Kalau sedang tidak digunakan, "long besi" setinggi sekitar satu meter itu, di ujung lubang atas ditutup dengan pelat sebagai pengaman, kemudian digembok dengan kunci yang selalu dipegang Mukhlas.
Saat tiba waktu buka puasa, berdasarkan petunjuk dari jam matahari yang dimiliki Masjid Kauman, petugas memukul beduk dari dalam masjid, disusul dengan azan Maghrib, dan sejenak kemudian terdengar suara "dung".
Bunyi "dung" pertama terdengar ketika "bom" itu lepas dari "long besi", sedangkan beberapa saat kemudian suara "dung" kedua terdengar lebih keras, menggelegar hingga menggetarkan kaca-kaca rumah dan bangunandi sekitar alun-alun. Gelegar bunyi "dung" terdengar hingga jarak 10 kilometer dari Masjid Kauman.
"'Dung' kedua yang keras sekali itu, di ketinggian sama dengan tinggi 'Water Torn'," katanya.
"Water Torn" adalah menara air setinggi 21,2 meter, terdiri atas 32 pilar dengan daya tampung 1,75 juta liter air. Menara air itu, terletak di pojok alun-alun setempat, mulai dibangun pada 1916, zaman Belanda, sedangkan pengoperasian untuk melayani kebutuhan air bersih masyarakat Kota Magelang mulai 2 Mei 1920.

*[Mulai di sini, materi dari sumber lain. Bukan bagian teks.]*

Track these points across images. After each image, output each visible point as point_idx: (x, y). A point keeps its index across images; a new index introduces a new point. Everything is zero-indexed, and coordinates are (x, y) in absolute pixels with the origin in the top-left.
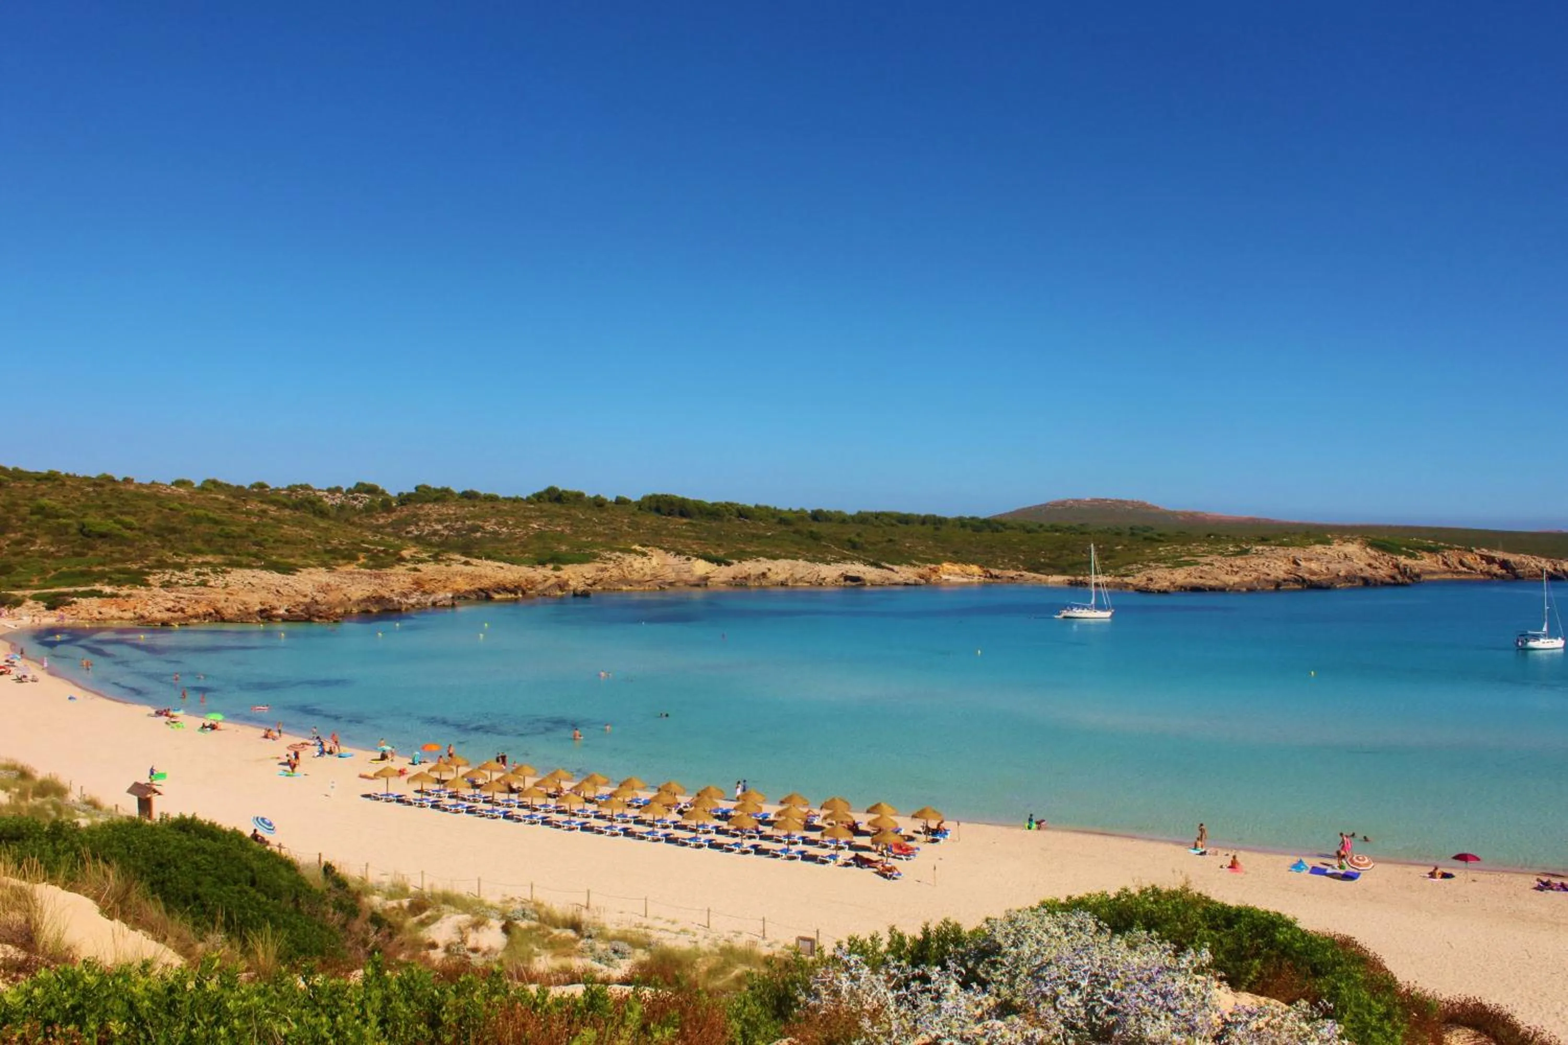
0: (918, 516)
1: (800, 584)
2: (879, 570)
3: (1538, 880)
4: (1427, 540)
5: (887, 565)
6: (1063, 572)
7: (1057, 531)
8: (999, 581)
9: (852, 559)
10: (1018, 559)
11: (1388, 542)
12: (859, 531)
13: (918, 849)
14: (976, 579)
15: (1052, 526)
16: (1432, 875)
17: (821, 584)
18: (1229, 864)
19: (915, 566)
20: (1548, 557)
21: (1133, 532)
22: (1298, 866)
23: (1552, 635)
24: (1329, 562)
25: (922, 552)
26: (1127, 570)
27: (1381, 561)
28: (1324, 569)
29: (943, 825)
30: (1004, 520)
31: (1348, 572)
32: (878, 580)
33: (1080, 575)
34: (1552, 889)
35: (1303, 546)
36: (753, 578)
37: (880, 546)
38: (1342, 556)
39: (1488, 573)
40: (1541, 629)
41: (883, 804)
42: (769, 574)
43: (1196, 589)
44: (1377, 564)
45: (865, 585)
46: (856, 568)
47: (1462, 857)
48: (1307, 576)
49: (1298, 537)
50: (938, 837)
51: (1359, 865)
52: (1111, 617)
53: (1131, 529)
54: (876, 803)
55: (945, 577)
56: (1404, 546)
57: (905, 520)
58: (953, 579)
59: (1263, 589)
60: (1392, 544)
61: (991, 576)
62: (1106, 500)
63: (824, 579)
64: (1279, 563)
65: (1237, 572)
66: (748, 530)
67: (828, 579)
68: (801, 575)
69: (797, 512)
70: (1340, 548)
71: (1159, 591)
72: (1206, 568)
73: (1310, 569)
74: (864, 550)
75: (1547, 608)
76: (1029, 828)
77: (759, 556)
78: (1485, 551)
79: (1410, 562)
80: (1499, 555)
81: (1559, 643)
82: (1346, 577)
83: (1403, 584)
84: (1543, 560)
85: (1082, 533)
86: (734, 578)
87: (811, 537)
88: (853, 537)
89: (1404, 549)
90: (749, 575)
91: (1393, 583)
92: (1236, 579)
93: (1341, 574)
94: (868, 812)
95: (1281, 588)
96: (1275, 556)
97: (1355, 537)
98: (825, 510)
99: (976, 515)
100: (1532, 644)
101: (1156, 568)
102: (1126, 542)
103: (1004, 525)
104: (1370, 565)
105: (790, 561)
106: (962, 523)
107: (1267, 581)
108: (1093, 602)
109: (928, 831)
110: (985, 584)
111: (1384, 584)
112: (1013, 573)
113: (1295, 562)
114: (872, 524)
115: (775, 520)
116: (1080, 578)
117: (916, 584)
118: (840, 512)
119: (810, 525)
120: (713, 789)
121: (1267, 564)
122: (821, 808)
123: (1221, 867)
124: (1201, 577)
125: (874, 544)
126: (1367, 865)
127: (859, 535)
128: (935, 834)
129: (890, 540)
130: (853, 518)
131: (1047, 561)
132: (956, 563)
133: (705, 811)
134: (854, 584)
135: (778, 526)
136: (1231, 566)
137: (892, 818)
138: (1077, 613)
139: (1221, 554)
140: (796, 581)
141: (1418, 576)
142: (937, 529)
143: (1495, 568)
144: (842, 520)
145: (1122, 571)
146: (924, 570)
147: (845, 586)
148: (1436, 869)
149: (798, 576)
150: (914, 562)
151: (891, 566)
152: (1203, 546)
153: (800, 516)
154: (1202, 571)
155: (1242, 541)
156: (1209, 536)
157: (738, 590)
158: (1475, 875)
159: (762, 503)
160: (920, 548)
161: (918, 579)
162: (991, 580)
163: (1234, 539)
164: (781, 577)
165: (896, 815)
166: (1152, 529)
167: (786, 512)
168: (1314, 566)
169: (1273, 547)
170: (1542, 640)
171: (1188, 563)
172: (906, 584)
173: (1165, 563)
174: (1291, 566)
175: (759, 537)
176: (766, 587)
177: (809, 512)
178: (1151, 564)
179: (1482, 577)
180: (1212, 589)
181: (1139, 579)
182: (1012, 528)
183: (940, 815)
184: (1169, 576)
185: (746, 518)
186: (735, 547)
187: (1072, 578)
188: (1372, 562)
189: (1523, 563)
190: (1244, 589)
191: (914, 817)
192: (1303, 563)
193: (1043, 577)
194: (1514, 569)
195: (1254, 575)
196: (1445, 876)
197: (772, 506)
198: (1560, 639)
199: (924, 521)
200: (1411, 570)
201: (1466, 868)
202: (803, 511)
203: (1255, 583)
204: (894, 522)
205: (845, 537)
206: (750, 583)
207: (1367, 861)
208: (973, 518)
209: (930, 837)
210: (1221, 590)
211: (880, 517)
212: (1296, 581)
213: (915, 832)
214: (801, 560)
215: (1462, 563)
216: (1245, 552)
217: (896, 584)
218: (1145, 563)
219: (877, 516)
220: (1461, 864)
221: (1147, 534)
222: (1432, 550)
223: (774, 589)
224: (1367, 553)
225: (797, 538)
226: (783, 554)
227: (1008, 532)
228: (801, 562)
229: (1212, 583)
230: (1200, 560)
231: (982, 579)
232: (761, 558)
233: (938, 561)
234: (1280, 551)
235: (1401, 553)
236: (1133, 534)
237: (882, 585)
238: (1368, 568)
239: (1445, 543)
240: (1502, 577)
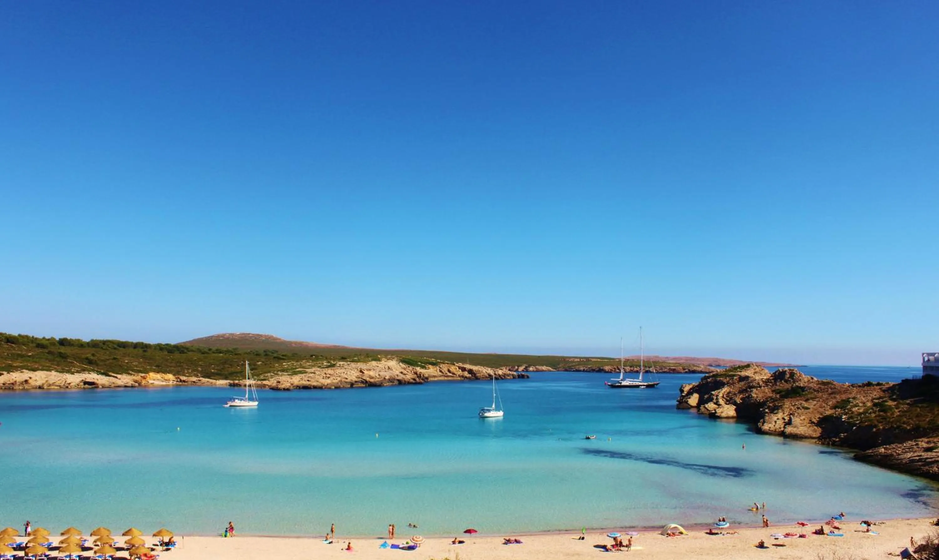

Mashenk mengatakan orang-orang yang berkumpul di alun-alun serempak bertepuk tangan dan bersorak gembira ketika bergelegar bunyi "dung" penanda buka puasa dari Masjid Kauman.
"Begitu terdengar menggelegar, dahsyat suaranya, dan orang-orang bersorak. Ramai sekali," katanya.
Hingga kini, tradisi "dung" Masjid Agung Kauman Kota Magelang menjadi kenangan lekat masyarakat setempat. Di antara mereka, masih ada yang menyebut "dung" untuk memulai berbuka puasa.